Put protein first
Protein is “thermogenic”, which means it requires the body to expend more energy digesting it than it would with other, more processed foods. That makes you less likely to feel hungry after a protein-based meal. But eating it before the other food on your plate might also help keep you full too.
“Protein is a key factor in keeping us feeling fuller for longer, as well as being vital for energy, hormone regulation, and the repair of tissues,” says Dr Claudia Ashton, a London GP, nutritionist and head of clinical services at the Roczen weight and diabetes management app.
“Ideally, protein should be consumed at every meal. Research has also shown that the order in which you eat the different foods on your plate can be significant. For example, having protein and vegetables before carbohydrates in a meal can lead to lower post-meal blood glucose and insulin levels,” she explains.
“Our bodies are not designed to constantly graze,” says Prof Spector. “It can mean that we never give our gut microbes and digestion a well-earned rest, and it can also be more difficult to monitor how much you’re eating in a day.”

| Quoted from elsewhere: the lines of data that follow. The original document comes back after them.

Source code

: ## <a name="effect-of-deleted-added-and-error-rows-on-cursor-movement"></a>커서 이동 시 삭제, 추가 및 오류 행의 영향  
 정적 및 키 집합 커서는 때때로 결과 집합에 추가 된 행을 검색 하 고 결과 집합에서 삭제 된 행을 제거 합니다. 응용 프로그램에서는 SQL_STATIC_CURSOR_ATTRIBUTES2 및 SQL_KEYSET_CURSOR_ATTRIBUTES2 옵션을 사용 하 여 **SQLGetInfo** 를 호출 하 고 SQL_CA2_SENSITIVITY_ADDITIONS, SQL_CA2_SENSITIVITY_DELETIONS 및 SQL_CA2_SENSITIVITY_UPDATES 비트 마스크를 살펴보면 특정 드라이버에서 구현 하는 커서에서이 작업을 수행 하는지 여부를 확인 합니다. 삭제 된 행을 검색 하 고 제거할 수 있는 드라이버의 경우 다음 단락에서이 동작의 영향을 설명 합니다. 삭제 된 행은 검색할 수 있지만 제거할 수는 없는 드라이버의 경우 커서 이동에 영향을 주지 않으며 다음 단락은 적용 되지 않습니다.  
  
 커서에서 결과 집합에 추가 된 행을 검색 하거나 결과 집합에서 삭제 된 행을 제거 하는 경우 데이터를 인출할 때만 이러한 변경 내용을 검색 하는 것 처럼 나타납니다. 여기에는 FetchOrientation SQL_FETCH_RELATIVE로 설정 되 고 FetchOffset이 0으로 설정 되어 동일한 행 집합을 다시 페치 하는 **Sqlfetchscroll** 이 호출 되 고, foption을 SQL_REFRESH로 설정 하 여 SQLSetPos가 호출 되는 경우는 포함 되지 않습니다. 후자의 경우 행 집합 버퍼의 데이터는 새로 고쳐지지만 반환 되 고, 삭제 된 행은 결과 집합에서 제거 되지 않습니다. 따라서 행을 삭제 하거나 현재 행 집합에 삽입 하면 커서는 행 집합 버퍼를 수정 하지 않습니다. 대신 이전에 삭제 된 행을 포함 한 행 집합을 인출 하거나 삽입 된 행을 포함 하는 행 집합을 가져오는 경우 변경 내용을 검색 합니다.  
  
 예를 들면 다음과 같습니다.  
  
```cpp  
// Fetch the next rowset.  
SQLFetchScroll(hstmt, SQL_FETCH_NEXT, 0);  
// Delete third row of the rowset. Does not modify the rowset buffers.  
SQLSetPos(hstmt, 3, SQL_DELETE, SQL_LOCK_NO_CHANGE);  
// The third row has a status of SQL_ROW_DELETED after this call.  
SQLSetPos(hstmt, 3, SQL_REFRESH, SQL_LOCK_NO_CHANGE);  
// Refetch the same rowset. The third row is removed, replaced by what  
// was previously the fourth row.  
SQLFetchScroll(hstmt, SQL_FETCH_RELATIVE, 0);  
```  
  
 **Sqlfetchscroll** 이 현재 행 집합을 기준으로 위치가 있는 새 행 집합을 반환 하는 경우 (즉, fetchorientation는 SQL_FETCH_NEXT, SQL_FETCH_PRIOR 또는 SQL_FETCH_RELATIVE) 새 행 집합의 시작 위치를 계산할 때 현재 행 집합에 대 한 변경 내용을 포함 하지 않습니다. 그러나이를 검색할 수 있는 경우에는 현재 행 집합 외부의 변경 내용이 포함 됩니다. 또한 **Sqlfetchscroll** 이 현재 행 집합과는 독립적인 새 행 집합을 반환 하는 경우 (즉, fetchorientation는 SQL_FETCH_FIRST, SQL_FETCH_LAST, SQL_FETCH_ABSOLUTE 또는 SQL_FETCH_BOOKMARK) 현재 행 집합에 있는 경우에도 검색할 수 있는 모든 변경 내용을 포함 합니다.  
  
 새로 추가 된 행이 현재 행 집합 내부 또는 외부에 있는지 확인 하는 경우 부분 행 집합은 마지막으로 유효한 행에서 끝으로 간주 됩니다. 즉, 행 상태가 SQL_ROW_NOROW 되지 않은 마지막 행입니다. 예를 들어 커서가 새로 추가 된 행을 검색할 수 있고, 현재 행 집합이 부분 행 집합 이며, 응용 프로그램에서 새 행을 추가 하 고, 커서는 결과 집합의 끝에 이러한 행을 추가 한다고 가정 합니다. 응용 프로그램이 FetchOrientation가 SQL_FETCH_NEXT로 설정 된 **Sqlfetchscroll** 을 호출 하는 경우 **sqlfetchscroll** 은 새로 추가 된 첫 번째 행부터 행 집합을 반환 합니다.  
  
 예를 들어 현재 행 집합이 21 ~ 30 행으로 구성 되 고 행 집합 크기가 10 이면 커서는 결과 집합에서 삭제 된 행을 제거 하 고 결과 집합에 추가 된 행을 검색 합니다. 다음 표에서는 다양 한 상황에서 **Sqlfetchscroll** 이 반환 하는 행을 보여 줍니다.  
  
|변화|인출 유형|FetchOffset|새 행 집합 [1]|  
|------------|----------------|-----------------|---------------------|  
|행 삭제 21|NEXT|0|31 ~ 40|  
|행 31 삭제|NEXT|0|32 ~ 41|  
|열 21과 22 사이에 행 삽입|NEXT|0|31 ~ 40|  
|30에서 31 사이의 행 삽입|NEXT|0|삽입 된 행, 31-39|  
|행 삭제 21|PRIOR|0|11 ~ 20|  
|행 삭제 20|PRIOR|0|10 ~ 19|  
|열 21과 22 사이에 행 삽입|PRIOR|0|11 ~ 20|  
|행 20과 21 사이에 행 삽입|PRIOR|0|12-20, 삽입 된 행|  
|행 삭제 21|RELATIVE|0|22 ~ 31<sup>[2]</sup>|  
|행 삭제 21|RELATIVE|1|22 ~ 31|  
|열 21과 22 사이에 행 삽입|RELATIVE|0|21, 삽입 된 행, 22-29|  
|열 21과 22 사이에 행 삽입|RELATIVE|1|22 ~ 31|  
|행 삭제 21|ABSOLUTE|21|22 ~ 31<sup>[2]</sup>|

Plus, the constant intake of food leads to repeated blood sugar spikes, which can make you hungrier and also lead to insulin resistance, where your body becomes less adept at using insulin to process glucose and lead over time to Type-2 diabetes, Dr Ashton says.
“It could take 3-4 hours to digest a balanced meal of, for example, oily fish with wholegrain rice and avocado, which contains good fats, protein and fibre,” says Rob Hobson. People differ of course, but expect to be hungry about three hours after eating a balanced meal, he advises.
Choose your fruit wisely
It’s easy to think of fruit as a virtuous option, but it is not always the perfect snack food.
“Not all fruit is created equal when it comes to snacking,” says Dr Ashton. “In fact, some fruit has a relatively high amount of carbohydrates, which are broken down by the body into sugar.
“Fruits like satsumas have more fast acting sugars, which can spike blood sugar levels, leaving us feeling hungrier when they come back down.